To do: All lines of the entries with "journal" in them must be listed.

Input data:
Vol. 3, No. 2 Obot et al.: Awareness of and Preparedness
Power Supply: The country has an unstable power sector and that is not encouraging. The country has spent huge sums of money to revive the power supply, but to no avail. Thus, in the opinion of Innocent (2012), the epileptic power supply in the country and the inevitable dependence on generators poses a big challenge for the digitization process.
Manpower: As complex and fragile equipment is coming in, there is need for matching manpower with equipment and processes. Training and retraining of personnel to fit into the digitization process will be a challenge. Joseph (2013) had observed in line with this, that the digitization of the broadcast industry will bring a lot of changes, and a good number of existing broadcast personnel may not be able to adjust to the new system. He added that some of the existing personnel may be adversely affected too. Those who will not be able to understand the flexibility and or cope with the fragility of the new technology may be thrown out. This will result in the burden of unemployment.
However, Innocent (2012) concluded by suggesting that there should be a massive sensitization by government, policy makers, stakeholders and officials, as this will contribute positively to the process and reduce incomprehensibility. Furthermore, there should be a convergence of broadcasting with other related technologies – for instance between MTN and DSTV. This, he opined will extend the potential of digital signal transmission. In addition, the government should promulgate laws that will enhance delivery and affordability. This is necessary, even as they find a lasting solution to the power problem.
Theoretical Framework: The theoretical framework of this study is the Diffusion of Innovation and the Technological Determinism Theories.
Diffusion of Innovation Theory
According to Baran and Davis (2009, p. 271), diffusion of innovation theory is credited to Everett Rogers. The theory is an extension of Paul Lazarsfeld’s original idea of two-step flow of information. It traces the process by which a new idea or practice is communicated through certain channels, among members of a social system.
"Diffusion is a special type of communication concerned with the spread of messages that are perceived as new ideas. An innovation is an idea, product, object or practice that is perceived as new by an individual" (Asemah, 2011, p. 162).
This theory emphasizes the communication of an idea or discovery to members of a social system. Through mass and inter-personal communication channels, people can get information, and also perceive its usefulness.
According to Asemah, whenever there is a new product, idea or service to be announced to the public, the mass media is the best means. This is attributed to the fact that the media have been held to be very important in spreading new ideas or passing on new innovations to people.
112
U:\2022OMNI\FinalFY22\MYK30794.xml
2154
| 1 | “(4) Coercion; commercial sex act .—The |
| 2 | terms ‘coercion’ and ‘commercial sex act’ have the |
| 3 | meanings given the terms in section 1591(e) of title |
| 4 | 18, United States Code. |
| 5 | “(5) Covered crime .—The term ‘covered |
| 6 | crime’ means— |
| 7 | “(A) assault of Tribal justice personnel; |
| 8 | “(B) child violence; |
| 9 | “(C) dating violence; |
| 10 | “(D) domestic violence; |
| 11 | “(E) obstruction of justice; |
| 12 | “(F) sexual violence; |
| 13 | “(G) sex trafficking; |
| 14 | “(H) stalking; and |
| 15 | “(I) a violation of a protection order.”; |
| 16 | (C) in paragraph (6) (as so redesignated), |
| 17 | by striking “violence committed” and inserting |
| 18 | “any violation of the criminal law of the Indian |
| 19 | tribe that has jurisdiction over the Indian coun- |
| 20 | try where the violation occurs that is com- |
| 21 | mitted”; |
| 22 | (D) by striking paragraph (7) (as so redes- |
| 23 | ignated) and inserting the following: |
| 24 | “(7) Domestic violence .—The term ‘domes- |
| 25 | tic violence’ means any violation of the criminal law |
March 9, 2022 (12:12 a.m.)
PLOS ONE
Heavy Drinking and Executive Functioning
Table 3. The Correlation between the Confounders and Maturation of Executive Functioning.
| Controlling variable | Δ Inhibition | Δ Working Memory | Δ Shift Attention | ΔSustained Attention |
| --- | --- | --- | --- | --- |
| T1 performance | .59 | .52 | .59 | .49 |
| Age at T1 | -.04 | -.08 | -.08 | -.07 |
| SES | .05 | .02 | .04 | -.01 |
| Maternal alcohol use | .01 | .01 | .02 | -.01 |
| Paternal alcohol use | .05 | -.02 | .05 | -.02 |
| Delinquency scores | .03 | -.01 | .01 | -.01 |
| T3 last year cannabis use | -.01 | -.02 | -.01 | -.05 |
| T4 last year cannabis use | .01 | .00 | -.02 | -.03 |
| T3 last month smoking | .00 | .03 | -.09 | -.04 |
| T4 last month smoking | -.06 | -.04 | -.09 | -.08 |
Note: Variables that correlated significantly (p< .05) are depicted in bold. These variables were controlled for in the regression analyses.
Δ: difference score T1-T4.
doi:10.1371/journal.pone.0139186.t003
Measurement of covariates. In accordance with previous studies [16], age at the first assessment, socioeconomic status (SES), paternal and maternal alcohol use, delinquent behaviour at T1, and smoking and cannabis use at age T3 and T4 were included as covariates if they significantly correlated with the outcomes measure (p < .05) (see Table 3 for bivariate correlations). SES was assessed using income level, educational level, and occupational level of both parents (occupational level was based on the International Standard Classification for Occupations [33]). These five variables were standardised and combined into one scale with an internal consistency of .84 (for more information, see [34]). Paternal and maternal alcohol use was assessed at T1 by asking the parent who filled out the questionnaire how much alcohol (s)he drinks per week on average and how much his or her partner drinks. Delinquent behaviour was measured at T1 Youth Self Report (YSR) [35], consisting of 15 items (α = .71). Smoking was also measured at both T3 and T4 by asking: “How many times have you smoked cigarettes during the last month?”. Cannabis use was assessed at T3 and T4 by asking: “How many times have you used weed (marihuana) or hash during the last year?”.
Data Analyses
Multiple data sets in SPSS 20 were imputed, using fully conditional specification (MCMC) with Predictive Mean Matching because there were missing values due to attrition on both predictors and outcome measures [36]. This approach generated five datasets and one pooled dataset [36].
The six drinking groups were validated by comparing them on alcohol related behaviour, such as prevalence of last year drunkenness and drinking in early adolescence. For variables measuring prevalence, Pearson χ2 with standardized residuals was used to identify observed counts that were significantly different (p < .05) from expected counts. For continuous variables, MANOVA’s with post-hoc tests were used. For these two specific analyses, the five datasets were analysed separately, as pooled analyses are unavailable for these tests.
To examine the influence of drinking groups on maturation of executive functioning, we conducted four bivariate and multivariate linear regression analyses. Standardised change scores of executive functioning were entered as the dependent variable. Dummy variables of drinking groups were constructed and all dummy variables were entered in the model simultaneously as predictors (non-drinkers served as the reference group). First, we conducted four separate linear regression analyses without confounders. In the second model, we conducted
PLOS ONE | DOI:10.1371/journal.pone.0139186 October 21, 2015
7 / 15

Task answer:
doi:10.1371/journal.pone.0139186.t003
PLOS ONE | DOI:10.1371/journal.pone.0139186 October 21, 2015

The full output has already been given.